Aid was unfairly distributed based on this assumption. Bulk of the international money goes to insecure areas at the cost of peaceful and secure areas while people in peaceful regions are poorer than those in the so-called battlefields. That is what Fareed Zakria wrote to CNN that "poverty does not breed extremism." Though the report he says is about Pakistan, it could be generalized in the case of Afghanistan as well. As such, he wrote, "…Well, that's what a new serious academic study seems to prove. It's a robust survey by four academics from Princeton, Georgetown and the University of Pennsylvania that conducted extensive field research in Pakistan, interviewing 6,000 people across a broad spectrum of income groups and geography. Their findings could challenge the way we approach fighting terror, not just in Pakistan but around the world."He continues, "Second, contrary to conventional wisdom, poor Pakistanis dislike militant groups more than the middle classes.Third, the people who hate militants the most are the urban poor, probably because more than any other group they're the ones who are affected by terror attacks - bombs in subways or cafes or whatever. It's an interesting conclusion. The people we've long considered the likeliest candidates for extremism are actually the ones most against it."

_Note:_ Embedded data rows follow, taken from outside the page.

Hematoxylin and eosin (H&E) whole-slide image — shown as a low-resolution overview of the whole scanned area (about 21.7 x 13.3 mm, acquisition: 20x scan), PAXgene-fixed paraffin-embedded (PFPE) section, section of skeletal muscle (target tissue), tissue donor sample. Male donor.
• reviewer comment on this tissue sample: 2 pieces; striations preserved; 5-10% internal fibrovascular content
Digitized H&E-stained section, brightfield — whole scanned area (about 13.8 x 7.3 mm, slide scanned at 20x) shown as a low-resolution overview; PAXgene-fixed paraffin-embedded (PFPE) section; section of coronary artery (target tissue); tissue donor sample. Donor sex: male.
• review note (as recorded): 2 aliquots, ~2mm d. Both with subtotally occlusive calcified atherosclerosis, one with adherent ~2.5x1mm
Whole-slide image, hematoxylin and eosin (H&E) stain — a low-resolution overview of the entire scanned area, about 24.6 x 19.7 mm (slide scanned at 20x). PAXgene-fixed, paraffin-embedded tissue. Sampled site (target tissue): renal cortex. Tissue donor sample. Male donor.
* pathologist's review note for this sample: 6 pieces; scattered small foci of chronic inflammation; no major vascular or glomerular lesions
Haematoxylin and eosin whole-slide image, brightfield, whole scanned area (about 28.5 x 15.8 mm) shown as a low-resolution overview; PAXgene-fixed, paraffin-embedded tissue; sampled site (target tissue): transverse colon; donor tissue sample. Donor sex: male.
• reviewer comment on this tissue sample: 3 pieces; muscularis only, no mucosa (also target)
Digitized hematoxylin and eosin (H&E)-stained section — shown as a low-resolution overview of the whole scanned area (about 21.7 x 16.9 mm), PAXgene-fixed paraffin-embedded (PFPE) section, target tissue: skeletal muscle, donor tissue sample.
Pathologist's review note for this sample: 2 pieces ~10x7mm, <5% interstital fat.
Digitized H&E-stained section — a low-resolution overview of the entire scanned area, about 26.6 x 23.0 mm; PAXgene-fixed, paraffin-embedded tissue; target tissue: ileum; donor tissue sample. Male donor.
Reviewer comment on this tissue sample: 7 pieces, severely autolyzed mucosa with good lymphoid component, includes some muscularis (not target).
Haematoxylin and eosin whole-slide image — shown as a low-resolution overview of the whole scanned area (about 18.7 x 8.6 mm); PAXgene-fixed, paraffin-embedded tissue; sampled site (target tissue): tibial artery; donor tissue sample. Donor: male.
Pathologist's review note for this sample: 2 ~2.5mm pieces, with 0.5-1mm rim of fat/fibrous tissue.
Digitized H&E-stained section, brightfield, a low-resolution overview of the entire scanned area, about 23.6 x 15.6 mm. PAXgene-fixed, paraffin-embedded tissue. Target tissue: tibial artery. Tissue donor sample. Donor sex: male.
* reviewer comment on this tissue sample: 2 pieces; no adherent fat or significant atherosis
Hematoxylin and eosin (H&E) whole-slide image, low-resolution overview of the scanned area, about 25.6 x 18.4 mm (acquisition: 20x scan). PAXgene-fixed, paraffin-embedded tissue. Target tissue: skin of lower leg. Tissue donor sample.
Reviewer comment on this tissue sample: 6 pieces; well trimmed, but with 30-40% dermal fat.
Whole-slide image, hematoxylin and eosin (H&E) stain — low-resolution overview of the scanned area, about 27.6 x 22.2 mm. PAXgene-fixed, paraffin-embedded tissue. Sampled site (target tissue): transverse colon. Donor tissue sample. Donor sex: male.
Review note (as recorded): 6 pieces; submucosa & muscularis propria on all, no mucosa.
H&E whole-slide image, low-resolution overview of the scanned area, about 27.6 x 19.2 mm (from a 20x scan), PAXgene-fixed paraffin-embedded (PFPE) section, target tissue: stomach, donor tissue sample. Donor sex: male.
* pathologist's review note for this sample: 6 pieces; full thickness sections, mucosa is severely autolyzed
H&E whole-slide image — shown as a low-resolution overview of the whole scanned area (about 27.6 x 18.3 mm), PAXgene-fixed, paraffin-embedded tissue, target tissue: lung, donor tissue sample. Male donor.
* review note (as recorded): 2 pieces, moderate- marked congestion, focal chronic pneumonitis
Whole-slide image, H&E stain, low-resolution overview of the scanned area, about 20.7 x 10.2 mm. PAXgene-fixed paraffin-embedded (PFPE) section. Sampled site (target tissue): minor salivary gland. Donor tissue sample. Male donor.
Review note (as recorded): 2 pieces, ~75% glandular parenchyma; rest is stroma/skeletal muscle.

So while the approach taken towards the aid to Afghanistan has been ineffective, it is important that international community make sure that Afghanistan is not plunged into another chaotic situation after they begin to withdraw their forces from the country as slated for the next month. The U.S. congressional report warns, "Afghanistan could suffer a severe economic depression when foreign troops leave in 2014 unless the proper planning begins now."
Unfortunately, Afghan government and its institutions are yet to demonstrate the capacity to spend their budget effectively and completely. It shows that capacity-building programs have not been sufficient to help Afghan institutions stand on their feet. Due to poor capacity of these agencies, international donors have mainly relied on contractors without effective oversight. That is what the report says that "Our aid projects need to focus more on sustainability so that Afghans can absorb our programs when donor funds recede."
In the meanwhile, international community must push Afghan government to root out corruption. Unfortunately, the widespread corruption in government agencies has led to widening gap between the government and Afghan people. Rampancy of administrative corruption has always been a hot issue in the country. But the government has tried to deceive people by setting up commission after commission. Elimination of corruption could lead to enhancing legitimacy of the government.